KINGA: How has the lionfish invasion affected the shark population?
KEMIT: The behavior of sharks in the US Virgin Islands has changed since the invasion of the lionfish. This is attributed to lionfish hunters who began feeding their catch to sharks. Sharks, at a number of popular dive sites, are now more approachable and aggressive. The local Division of Fish and Wildlife has developed an education/awareness campaign to dissuade lionfish hunters from feeding sharks and encourage them to eat more lionfish.
KINGA: Are sharks helping to control the lionfish problem and/or how is this new food source affecting the apex predators?
KEMIT: At this point it is still unknown if sharks are helping to control lionfish in the USVI. Although we know sharks feed on dead lionfish, there is still no documentation of sharks actively hunting for and feeding on lionfish. Lionfish will, however, continue to disrupt whatever balance is left on our local reefs as they eat everything smaller than themselves.
KINGA: What are some of the factors people don't understand when they hear "We suddenly have more sharks because of the lion fish."
KEMIT: I’m not convinced that we have more sharks. What I think is occurring is that the sharks are more willing to approach divers and are even observed shallower than normal in an effort the feed on pre-killed lionfish.
KINGA: What shark conservation measures are being taken in the Caribbean?

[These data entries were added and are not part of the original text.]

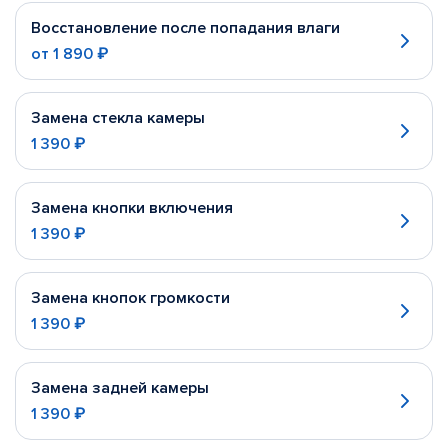
Восстановление после попадания влаги
от
1 890 ₽
Замена стекла камеры
1 390 ₽
Замена кнопки включения
1 390 ₽
Замена кнопок громкости
1 390 ₽
Замена задней камеры
1 390 ₽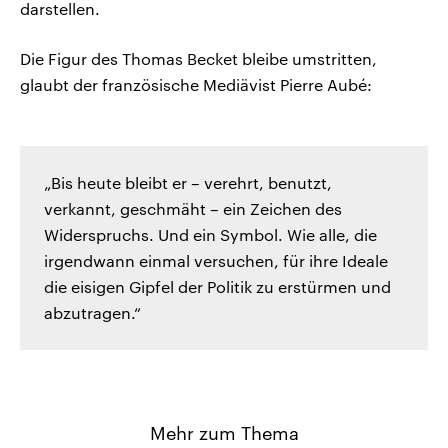
darstellen.
Die Figur des Thomas Becket bleibe umstritten,
glaubt der französische Mediävist Pierre Aubé:
„Bis heute bleibt er – verehrt, benutzt,
verkannt, geschmäht – ein Zeichen des
Widerspruchs. Und ein Symbol. Wie alle, die
irgendwann einmal versuchen, für ihre Ideale
die eisigen Gipfel der Politik zu erstürmen und
abzutragen.“
Mehr zum Thema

KEMIT: There are a number of shark conservation and research efforts on-going across the Caribbean in most countries. Conservation efforts typically involve the creation of policies, which may include management of the fisheries, the prohibition of harvest, and/or the creation of sanctuaries or no-take zones on national and international levels. There is also on-going research across the Caribbean to better understand the migratory patterns of sharks so as to better protect them throughout their entire range and life history. The struggle with all of this, of course, is the black market for shark fins.